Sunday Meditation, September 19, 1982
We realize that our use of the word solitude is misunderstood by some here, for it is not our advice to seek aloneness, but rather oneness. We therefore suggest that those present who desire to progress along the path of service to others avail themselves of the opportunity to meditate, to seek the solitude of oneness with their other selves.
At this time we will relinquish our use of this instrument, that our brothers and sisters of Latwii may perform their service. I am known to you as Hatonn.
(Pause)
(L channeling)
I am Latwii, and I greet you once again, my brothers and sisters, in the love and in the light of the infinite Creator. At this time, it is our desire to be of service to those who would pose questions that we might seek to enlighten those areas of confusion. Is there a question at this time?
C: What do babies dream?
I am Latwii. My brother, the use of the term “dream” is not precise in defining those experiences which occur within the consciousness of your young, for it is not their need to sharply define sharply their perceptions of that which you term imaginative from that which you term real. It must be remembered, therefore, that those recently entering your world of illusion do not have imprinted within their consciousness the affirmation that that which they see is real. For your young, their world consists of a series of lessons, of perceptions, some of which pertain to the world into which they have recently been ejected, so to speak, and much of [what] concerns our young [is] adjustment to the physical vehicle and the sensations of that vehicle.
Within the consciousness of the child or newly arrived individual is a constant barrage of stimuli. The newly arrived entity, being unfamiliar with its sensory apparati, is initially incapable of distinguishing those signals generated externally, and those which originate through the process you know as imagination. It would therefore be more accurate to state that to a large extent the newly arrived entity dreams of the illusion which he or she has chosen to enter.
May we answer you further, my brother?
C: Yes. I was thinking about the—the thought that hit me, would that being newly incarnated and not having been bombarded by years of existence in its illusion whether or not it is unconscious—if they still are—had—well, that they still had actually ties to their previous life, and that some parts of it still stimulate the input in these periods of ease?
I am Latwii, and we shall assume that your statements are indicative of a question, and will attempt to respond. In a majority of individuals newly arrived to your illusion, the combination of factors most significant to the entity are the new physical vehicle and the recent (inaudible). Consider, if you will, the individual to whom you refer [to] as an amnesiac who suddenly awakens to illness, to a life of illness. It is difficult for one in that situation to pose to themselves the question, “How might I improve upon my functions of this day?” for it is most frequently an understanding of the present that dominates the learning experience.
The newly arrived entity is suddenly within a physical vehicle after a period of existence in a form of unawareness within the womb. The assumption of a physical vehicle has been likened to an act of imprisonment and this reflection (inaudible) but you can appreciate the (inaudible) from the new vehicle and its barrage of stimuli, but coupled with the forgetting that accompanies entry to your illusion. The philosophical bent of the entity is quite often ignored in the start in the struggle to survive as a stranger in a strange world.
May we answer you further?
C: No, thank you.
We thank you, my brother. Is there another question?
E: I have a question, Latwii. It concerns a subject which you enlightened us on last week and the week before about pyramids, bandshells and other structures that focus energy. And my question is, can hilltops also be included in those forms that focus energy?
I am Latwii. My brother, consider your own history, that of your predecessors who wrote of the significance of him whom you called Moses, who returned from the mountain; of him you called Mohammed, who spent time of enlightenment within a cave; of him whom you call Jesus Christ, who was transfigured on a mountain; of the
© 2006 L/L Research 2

^^^^^^^^

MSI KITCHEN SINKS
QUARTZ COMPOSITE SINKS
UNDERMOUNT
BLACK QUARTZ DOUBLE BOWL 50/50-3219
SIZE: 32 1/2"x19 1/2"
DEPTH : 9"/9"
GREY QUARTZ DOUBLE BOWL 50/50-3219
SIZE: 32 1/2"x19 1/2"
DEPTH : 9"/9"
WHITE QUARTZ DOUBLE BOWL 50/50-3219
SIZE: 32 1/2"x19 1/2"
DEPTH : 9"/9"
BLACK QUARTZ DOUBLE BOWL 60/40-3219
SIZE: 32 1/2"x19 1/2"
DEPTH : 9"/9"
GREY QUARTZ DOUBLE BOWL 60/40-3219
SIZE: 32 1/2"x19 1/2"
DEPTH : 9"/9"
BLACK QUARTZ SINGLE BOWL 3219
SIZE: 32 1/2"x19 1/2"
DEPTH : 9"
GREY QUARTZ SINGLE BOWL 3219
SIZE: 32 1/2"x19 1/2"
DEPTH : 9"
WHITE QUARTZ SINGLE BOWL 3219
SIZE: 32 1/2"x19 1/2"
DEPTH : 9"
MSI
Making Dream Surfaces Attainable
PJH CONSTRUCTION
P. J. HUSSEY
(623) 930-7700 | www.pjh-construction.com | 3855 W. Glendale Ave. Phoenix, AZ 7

^^^^^^^^

Anywhere the listing shows the word "seek", copy the full line.

We realize that our use of the word solitude is misunderstood by some here, for it is not our advice to seek aloneness, but rather oneness. We therefore suggest that those present who desire to progress along the path of service to others avail themselves of the opportunity to meditate, to seek the solitude of oneness with their other selves.
I am Latwii, and I greet you once again, my brothers and sisters, in the love and in the light of the infinite Creator. At this time, it is our desire to be of service to those who would pose questions that we might seek to enlighten those areas of confusion. Is there a question at this time?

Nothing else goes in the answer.